The exponential growth of data and the reliance of business on IT have forced IT to provide uninterrupted services. Unfortunately, data centers are not exempt from experiencing a disaster. Most data centers are built with high availability, but a major disaster caused by human error, system breakdowns, or natural disasters can bring the business down to its knees, without knowing if or when it will happen to you. Thus, it’s important to have a Disaster Recovery Plan (DRP) and a Business Continuity Plan (BCP). While the DRP addresses the technology elements of continuity, a business continuity plan incorporates organizational and human resources issues such as communications plans and crisis management.
According to industry data, software and hardware failures account for about half of unacceptable downtime. Less than a quarter of outages result from major events, such as fires and natural disasters. Hence, it’s important that agencies incorporate DR scenarios into service management processes. This should help leadership make better decisions about how to respond to less obvious DR scenarios, when to escalate those incidents, and whether to initiate recovery procedures rather than continue troubleshooting.

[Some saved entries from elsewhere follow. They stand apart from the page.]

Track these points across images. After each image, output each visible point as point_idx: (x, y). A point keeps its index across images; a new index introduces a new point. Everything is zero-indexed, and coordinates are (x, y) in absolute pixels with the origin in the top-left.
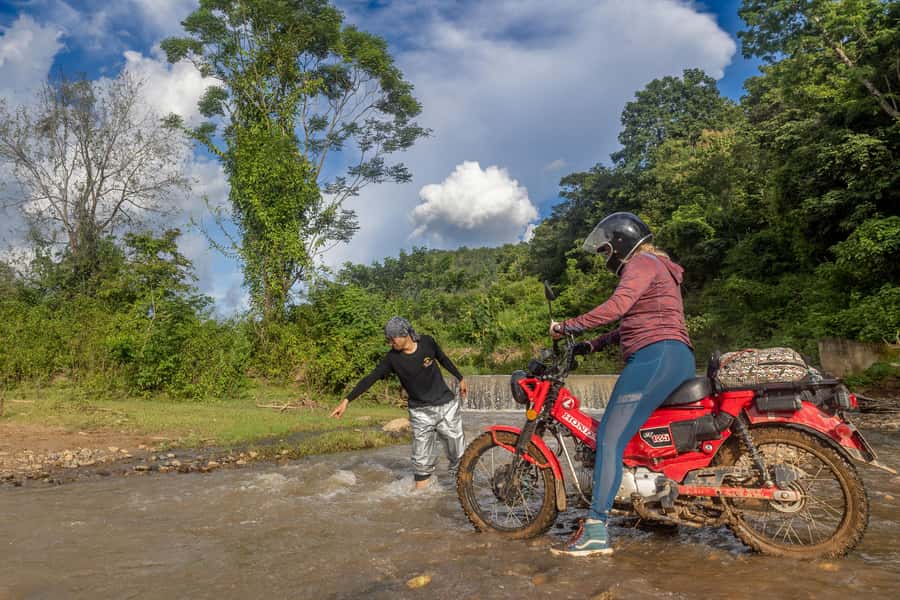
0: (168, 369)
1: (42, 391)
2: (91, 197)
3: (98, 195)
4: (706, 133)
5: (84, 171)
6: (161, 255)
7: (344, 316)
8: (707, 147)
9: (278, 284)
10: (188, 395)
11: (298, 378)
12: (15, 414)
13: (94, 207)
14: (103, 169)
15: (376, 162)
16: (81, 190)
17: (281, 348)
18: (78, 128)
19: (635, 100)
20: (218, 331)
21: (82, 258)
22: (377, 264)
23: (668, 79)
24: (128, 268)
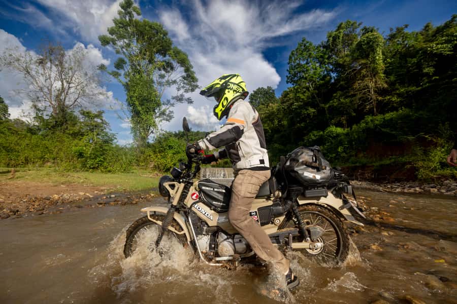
0: (100, 161)
1: (39, 168)
2: (63, 94)
3: (67, 94)
4: (270, 104)
5: (60, 83)
6: (96, 119)
7: (170, 146)
8: (270, 108)
9: (144, 134)
10: (109, 171)
11: (151, 167)
12: (23, 177)
13: (65, 98)
14: (69, 84)
15: (182, 95)
16: (59, 91)
17: (145, 156)
18: (57, 65)
19: (253, 93)
20: (119, 149)
21: (59, 118)
22: (176, 132)
23: (262, 88)
24: (81, 123)
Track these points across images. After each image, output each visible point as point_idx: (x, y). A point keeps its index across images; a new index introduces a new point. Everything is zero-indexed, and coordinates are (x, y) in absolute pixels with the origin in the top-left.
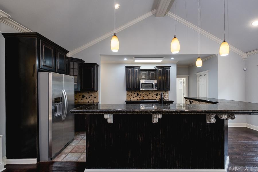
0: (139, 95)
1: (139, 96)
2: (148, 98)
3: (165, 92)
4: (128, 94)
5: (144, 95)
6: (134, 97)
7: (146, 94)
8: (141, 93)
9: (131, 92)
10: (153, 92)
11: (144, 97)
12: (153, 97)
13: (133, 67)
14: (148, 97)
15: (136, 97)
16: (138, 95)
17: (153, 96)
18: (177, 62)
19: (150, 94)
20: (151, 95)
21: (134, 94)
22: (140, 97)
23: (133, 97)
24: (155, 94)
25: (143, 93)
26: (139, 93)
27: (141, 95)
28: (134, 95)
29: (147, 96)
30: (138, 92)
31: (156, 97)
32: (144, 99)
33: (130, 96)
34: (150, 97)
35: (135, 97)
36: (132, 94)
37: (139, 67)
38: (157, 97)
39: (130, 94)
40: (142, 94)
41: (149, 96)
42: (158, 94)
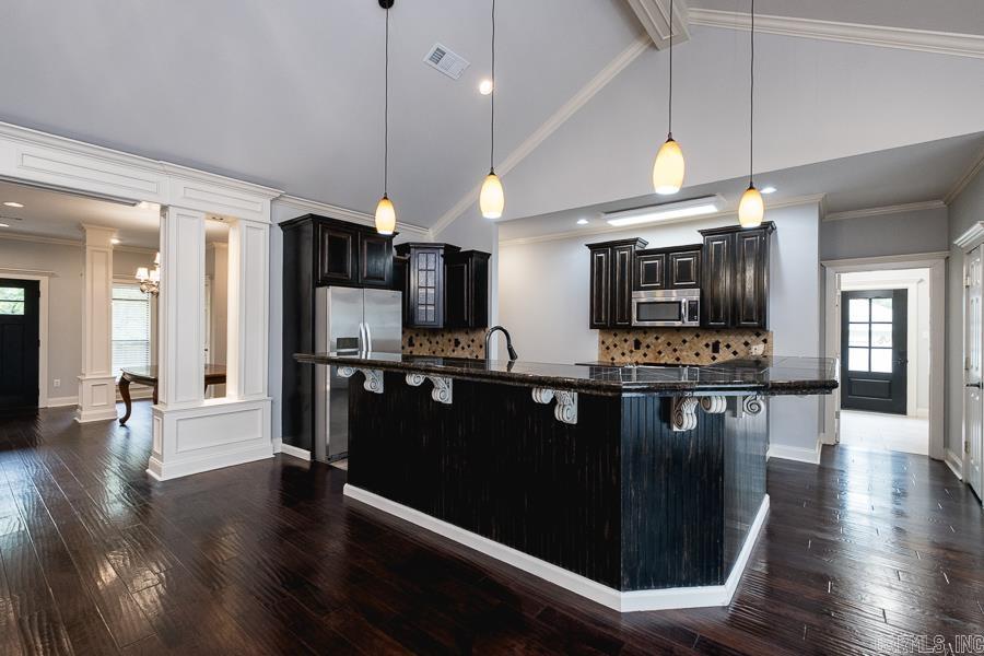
0: (644, 345)
1: (642, 351)
2: (678, 359)
3: (754, 337)
4: (603, 343)
5: (660, 348)
6: (623, 354)
7: (669, 344)
8: (650, 339)
9: (615, 335)
10: (698, 336)
11: (660, 353)
12: (697, 354)
13: (612, 245)
14: (678, 354)
15: (631, 352)
16: (637, 345)
17: (701, 352)
18: (822, 196)
19: (685, 341)
20: (691, 348)
21: (626, 341)
22: (645, 355)
23: (620, 351)
24: (707, 345)
25: (657, 338)
26: (640, 337)
27: (648, 347)
28: (626, 345)
29: (675, 350)
30: (637, 337)
31: (714, 358)
32: (662, 362)
33: (612, 347)
34: (685, 353)
35: (626, 352)
36: (617, 340)
37: (634, 241)
38: (716, 355)
39: (611, 340)
40: (654, 341)
41: (681, 350)
42: (721, 346)
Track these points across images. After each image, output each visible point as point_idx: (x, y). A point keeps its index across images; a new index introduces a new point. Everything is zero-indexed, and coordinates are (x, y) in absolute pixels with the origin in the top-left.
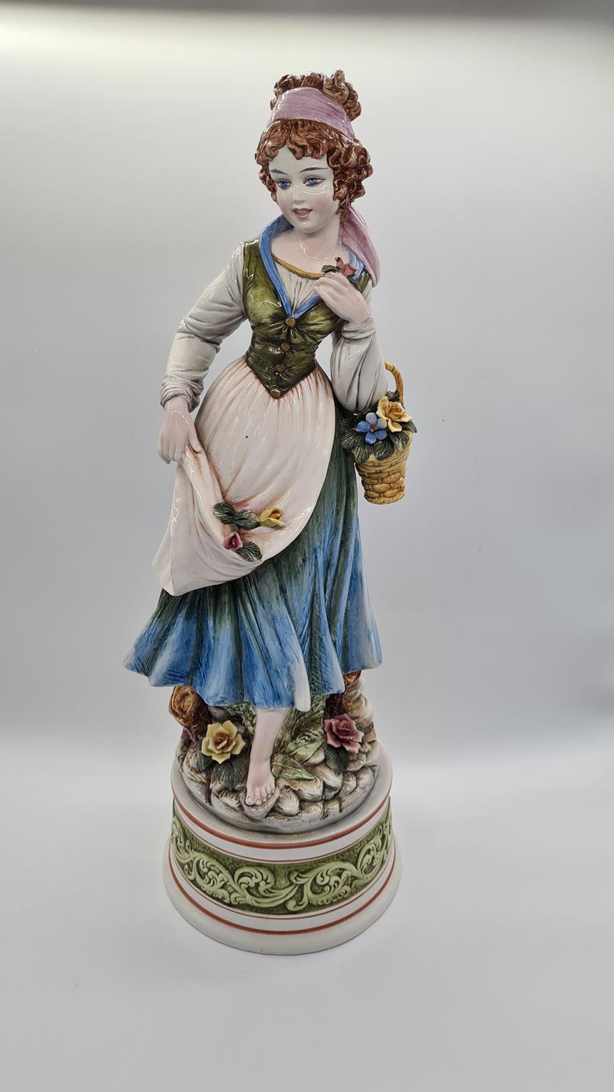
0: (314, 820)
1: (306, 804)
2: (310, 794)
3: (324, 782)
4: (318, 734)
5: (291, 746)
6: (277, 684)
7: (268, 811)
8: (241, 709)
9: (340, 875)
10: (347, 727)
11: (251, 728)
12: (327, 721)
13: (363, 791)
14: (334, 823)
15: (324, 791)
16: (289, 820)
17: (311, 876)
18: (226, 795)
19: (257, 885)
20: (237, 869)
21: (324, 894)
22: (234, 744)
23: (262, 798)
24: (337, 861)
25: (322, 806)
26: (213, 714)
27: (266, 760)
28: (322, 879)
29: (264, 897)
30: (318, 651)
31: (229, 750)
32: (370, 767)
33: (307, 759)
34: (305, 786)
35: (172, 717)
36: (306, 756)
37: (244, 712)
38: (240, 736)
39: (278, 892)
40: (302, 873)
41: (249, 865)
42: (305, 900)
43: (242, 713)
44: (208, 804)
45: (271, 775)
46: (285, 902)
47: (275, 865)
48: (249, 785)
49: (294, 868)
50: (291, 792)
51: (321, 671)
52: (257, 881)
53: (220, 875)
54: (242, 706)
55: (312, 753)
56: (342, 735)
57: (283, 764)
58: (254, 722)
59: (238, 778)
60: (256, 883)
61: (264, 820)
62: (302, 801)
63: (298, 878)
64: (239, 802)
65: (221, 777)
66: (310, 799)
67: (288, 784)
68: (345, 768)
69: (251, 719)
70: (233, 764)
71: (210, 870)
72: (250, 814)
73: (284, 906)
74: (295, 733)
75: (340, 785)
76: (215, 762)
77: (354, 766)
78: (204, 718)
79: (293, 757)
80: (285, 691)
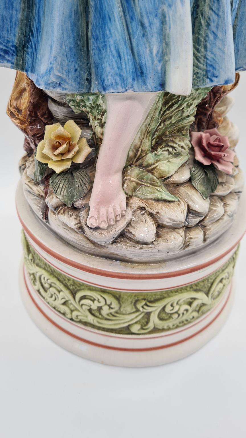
0: (173, 250)
1: (165, 230)
2: (171, 219)
3: (188, 206)
4: (185, 146)
5: (150, 158)
6: (142, 49)
7: (116, 236)
8: (88, 104)
9: (190, 304)
10: (219, 141)
11: (98, 130)
12: (196, 135)
13: (230, 219)
14: (194, 253)
15: (187, 216)
16: (141, 248)
17: (159, 305)
18: (64, 212)
19: (100, 309)
20: (78, 291)
21: (171, 320)
22: (76, 149)
23: (108, 220)
24: (190, 291)
25: (183, 234)
26: (54, 114)
27: (117, 172)
28: (172, 308)
29: (107, 319)
30: (206, 9)
31: (70, 156)
32: (235, 193)
33: (169, 175)
34: (164, 208)
35: (8, 119)
36: (169, 171)
37: (92, 108)
38: (84, 141)
39: (122, 317)
40: (151, 302)
41: (91, 289)
42: (151, 326)
43: (88, 110)
44: (44, 221)
45: (123, 192)
46: (129, 325)
47: (120, 292)
48: (93, 202)
49: (141, 297)
50: (146, 214)
51: (205, 47)
52: (100, 305)
53: (61, 293)
54: (88, 98)
55: (176, 169)
56: (213, 151)
57: (138, 179)
58: (103, 120)
59: (80, 193)
60: (98, 307)
61: (110, 246)
62: (160, 226)
63: (145, 307)
64: (80, 222)
65: (59, 191)
66: (170, 224)
67: (143, 205)
68: (213, 191)
69: (99, 117)
70: (74, 174)
71: (51, 286)
72: (92, 238)
73: (128, 328)
74: (157, 143)
75: (207, 210)
76: (54, 172)
77: (223, 189)
78: (42, 119)
79: (151, 171)
80: (153, 63)
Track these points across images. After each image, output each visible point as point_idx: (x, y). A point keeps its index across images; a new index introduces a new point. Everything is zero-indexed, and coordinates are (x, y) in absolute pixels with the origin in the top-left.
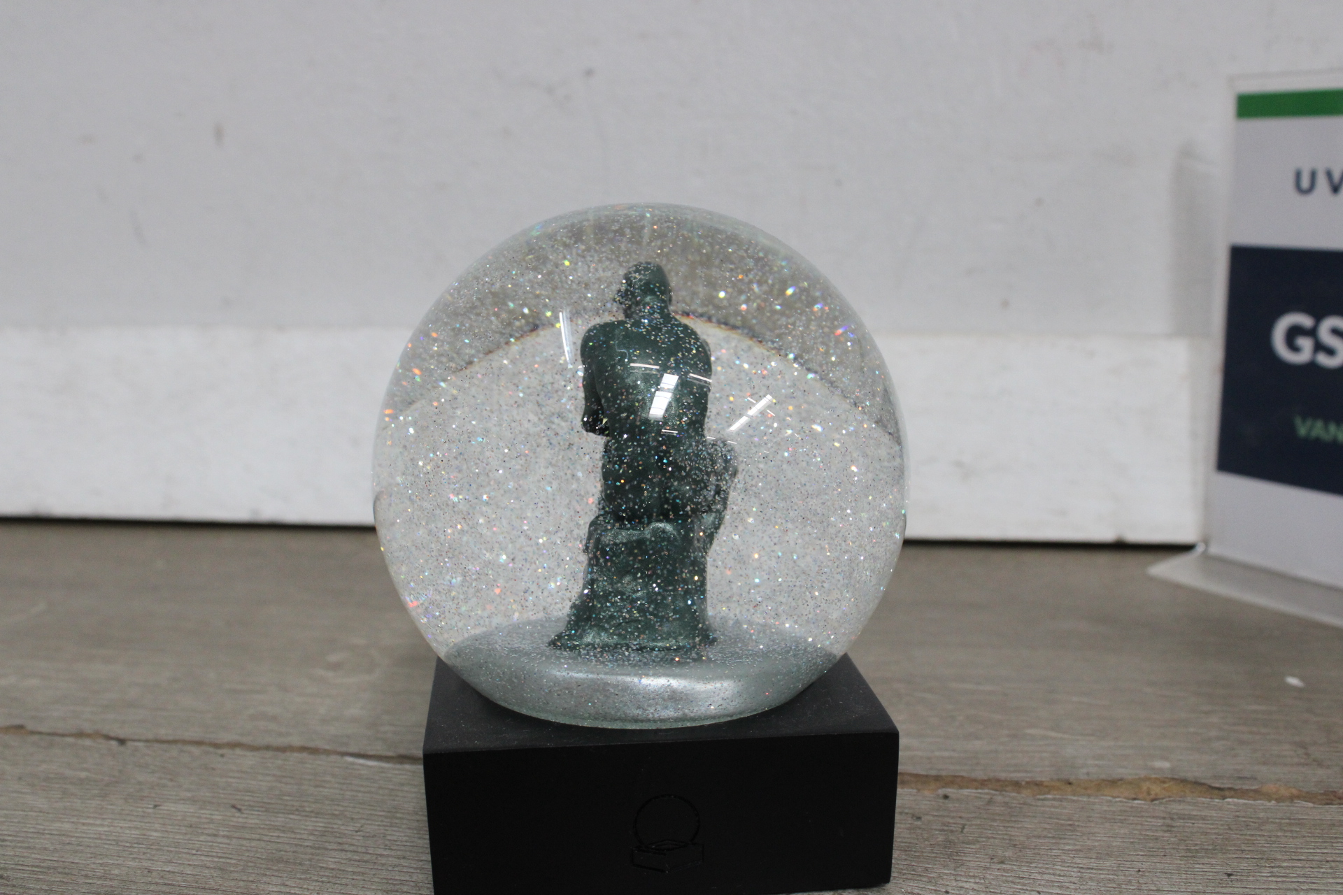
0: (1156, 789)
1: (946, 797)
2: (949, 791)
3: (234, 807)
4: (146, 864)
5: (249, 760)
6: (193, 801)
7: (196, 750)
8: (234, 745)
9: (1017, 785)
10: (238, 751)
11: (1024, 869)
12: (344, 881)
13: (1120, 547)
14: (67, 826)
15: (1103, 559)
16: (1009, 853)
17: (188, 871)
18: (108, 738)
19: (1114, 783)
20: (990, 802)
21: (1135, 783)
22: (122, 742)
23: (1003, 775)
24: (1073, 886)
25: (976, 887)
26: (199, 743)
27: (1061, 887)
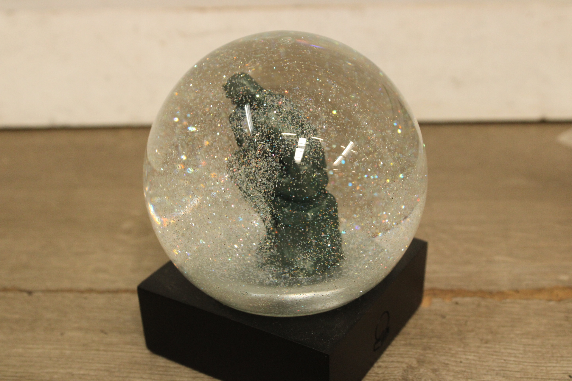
0: (561, 294)
1: (457, 303)
2: (458, 299)
3: (102, 331)
4: (70, 370)
5: (101, 300)
6: (80, 329)
7: (71, 296)
8: (90, 291)
9: (491, 294)
10: (94, 295)
11: (497, 346)
12: (171, 373)
13: (543, 122)
14: (21, 351)
15: (533, 130)
16: (489, 337)
17: (92, 373)
18: (21, 291)
19: (539, 290)
20: (479, 306)
21: (551, 290)
22: (30, 293)
23: (484, 288)
24: (521, 356)
25: (475, 358)
26: (70, 291)
27: (515, 357)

“Our DRP and BCP solution needs to meet a multitude of requirements for FDA to continue its mission during a disaster”
The FDA currently operates several data centers and our minimum goal is to maintain redundant infrastructure between two centers and leverage the cloud where it makes sense. In the event of a disaster at one of the sites, we restore to alternate computing infrastructure (DR site). Finally, defining the Recovery Point Objectives (RPO) FDA to identify and manage the maximum targeted period in which data might be lost due to a major incident.
The FDA’s disaster recovery solution encompasses a large variety of technologies and processes. Our DRP and BCP solution needs to meet a multitude of requirements for FDA to continue its mission during a disaster. During our planning, a risk analysis was performed to determine the greatest threat that could impact production. It was discovered that by following best practice industry standards, the FDA maintains an appropriate level of redundancy within each of the data centers. The backup and recovery process are in line with industry standards and will protect the FDA against most types of data loss.
Resources are limited, so it is important to identify business critical applications essential to operations. It’s also important to weigh the risk against the benefits and costs. In the absence of any DRP or BCP there is a significant level of assumed risk. When we commenced our DRP, we needed to perform a thorough discovery of all of production applications. A Business Impact Analysis (BIA) was completed for each application to set priority. The applications were categorized into disaster recovery tiers with the initial focus on high (the most critical) applications.
Lastly, we explored multiple options for a dedicated DR site. An extensive analysis was done to compare the solutions and a shortlist of options was created. After completing a thorough site and cost analysis, it was clear that hosting a solution at one of the FDA facilities would provide the FDA with the greatest chance at meeting its recovery goals. The final FDA Disaster Recovery solution will include automated recovery of the critical applications within the FDA.